> **Excerpted text**
- - -

Trump’s Chumps are given a one-hour warning that they will go into the boardroom in front of The Donald, with each project manager sitting in front of him. (By the way, we should point out that the “boardroom” is not the actual Trump Organization boardroom. Instead, it’s a “made-for-TV” set that’s supposed to look like the type of a boardroom that Americans think Donald Trump would have.) VersaCorp picks Nick as project manager, as per The Donald’s request in the last boardroom; Protégé picks Kristi, who should have led at Planet Hollywood.
In the boardroom, the first surprise: no George of the Urban Jungle! Apparently George has to tend to the actual running of the Trump Empire. In his place, we have another lawyer: one of Trump’s corporate counsels, Bernie Diamond. In bridge, diamonds are a minor suit, and Bernie certainly seems like a minor player compared to George. But then again, someone in The Trump Organization has to keep things running, and it’s becoming clear that The Donald ain’t that guy; he’s just the head salesman and backstabber-in-chief.
The Donald tells the Chumps that it’s time to shake things up, since VersaCorp is so shorthanded that it can’t compete any longer. He says, “In business and in real life, when things aren’t working well, you reorganize.” He should know, since he’s used the threat of reorganization under Chapter 11 bankruptcy to screw his creditors and stockholders. And so, we get a draft. No ping-pong balls in a lottery for the first pick, though. Draft rules: Nick gets first pick and gets to pick a woman, Kristi has to pick a man first, both teams must end up with four women and two men. So … which project manager has more experience choosing up sides?
Nick picks … Amy. No surprise, since she’s clearly been the star of the show so far. The Amy’n’Kristi team is done for.
Kristi picks … Troy. A surprise to Trump, at least. However, the gap between the men is much less than the gap among the women, since so many men have already left. Anyway, it makes Nick happy, due to his clash with Kwame and Troy in the last task. So …
Nick picks Bill, meaning Kristi gets Kwame.
Kristi finally gets to pick a woman. And she takes … Jessie? Huh? Is there something about Jessie that I missed? I mean, she’s a nice kid and all, but the second-best woman? The names Ryan Leaf and Akili Smith (both second picks in the NFL draft and complete busts) come to mind.

- - -

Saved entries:

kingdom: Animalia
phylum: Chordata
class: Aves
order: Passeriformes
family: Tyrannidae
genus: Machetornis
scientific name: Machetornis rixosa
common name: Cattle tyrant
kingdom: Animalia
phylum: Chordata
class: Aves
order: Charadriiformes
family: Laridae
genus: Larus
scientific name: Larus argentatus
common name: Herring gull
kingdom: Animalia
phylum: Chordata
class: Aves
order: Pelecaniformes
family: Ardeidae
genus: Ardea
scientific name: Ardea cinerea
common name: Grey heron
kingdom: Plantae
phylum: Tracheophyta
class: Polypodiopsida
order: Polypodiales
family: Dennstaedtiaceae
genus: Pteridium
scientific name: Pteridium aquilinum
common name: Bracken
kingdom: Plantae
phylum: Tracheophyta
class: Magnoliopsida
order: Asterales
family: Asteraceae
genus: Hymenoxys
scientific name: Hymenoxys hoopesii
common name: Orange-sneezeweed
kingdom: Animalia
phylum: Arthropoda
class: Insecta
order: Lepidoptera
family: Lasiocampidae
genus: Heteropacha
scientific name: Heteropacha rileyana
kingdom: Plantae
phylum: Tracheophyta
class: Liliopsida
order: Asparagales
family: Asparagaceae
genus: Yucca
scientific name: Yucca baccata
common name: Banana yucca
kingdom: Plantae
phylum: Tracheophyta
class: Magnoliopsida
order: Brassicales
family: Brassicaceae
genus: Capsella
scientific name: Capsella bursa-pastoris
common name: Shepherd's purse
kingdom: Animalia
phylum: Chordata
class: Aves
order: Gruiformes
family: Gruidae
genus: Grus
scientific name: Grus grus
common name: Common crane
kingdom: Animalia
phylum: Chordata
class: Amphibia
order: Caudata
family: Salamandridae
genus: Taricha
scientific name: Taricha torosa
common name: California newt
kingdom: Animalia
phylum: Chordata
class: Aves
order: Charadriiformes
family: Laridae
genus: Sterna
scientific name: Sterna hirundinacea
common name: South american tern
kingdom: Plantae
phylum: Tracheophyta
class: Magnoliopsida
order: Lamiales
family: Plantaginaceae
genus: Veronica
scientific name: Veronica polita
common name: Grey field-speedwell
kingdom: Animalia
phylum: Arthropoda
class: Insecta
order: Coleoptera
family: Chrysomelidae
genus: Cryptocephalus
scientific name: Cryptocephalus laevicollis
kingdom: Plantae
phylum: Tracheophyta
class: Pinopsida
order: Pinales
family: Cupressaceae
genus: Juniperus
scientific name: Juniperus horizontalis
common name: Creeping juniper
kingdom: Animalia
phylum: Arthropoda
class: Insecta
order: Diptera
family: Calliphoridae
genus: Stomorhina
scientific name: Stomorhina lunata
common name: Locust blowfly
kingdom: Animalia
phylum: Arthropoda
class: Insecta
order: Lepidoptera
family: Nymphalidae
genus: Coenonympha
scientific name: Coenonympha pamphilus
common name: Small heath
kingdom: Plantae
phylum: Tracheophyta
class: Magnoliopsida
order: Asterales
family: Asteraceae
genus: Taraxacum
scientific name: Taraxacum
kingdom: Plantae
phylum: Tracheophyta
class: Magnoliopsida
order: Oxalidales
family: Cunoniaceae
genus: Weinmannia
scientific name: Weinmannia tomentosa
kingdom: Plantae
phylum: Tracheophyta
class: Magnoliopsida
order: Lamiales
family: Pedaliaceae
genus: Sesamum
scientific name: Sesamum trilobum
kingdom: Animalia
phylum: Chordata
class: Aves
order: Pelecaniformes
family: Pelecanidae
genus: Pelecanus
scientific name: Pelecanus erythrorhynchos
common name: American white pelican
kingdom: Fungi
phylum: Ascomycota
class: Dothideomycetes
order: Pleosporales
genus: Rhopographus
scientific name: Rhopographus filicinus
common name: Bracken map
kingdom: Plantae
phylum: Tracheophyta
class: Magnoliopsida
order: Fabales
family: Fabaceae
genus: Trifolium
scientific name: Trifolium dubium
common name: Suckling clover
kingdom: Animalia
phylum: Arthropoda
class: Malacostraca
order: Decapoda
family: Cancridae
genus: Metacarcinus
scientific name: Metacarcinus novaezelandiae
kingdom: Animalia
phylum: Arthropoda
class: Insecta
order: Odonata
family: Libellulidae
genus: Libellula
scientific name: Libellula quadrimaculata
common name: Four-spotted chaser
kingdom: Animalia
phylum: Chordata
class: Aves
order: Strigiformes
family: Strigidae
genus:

- - -

> **Task directions**
Copy the recap's passage between "Trump’s Chumps are" and "at Planet Hollywood.", inclusive, substituting "team leader" for "project manager" throughout. The records have no connection to the text.

> **Response area**
Trump’s Chumps are given a one-hour warning that they will go into the boardroom in front of The Donald, with each team leader sitting in front of him. (By the way, we should point out that the “boardroom” is not the actual Trump Organization boardroom. Instead, it’s a “made-for-TV” set that’s supposed to look like the type of a boardroom that Americans think Donald Trump would have.) VersaCorp picks Nick as team leader, as per The Donald’s request in the last boardroom; Protégé picks Kristi, who should have led at Planet Hollywood.